A Corner of the Forum Romanum with the Ruins of the Basilica of Maxentius. Black and white chalk on greyish paper. 30.4 x 42.4 cm. Signed in pen and brown ink: "MA Challe".


The painter, architectural draughtsman and printmaker, Charles-Michel-Ange Challe, received his training from Jean André, François Lemoyne and François Boucher. Having won first prize at the Académie royale in 1741, he subsequently held a scholarship at the Académie de France in Rome from 1742 to 1749. Challe’s years in Rome proved crucial for his artistic development. He associated with like-minded young French art students who were intensely interested in the reception of antiquity and evoked the splendour of Rome in imaginary architectural capriccios. They used to meet at the premises of the bookseller and print publisher, Jean Bouchard, not far from the Academy. Here Challe met Giovanni Battista Piranesi, who had come to Rome from Venice in 1740 and was at the outset of what was to prove a significant artistic career. Piranesi’s publications and series of prints, such as the Antichità Romane de’ tempi della Repubblica (1748), were the source of the considerable authority he enjoyed among the group of Italian and foreign artists in Rome and he exerted a major influence on Challe’s artistic oeuvre. Challe was very prolific as a draughtsman in Rome, producing a large number of drawn landscapes, designs for festive decorations and architectural capriccios in the style of Piranesi, which are deeply indebted to the drawing style of his great Venetian model.

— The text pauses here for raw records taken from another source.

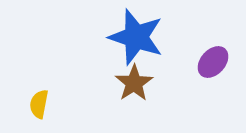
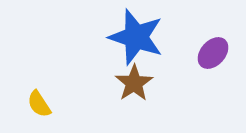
purple ellipse: moved 9 px up
yellow semicircle: rotated 44 degrees counterclockwise
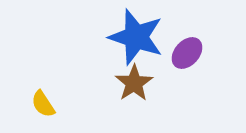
purple ellipse: moved 26 px left
yellow semicircle: moved 4 px right
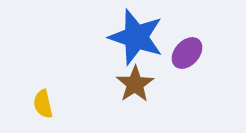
brown star: moved 1 px right, 1 px down
yellow semicircle: rotated 20 degrees clockwise
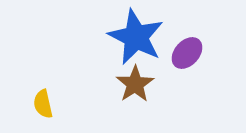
blue star: rotated 8 degrees clockwise
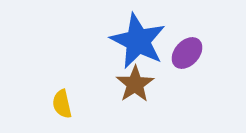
blue star: moved 2 px right, 4 px down
yellow semicircle: moved 19 px right
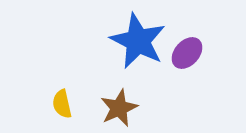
brown star: moved 16 px left, 24 px down; rotated 9 degrees clockwise
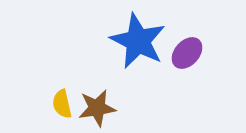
brown star: moved 22 px left; rotated 15 degrees clockwise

The present, sensitively observed landscape with ruins reveals a more poetic side of Challe’s talent. The work, probably produced during the time he spent in Rome, depicts the ruins of the Basilica of Maxentius on the Forum Romanum. The detail is dominated by the imposing ancient remains which Challe has rendered accurately and without the drama and exuberant imagination that are so characteristic of Piranesi. The individual staffage figures lend the landscape a lyrical, pastoral note, while the massive ruins overgrown with ivy are a wistful testimony to Rome’s former grandeur.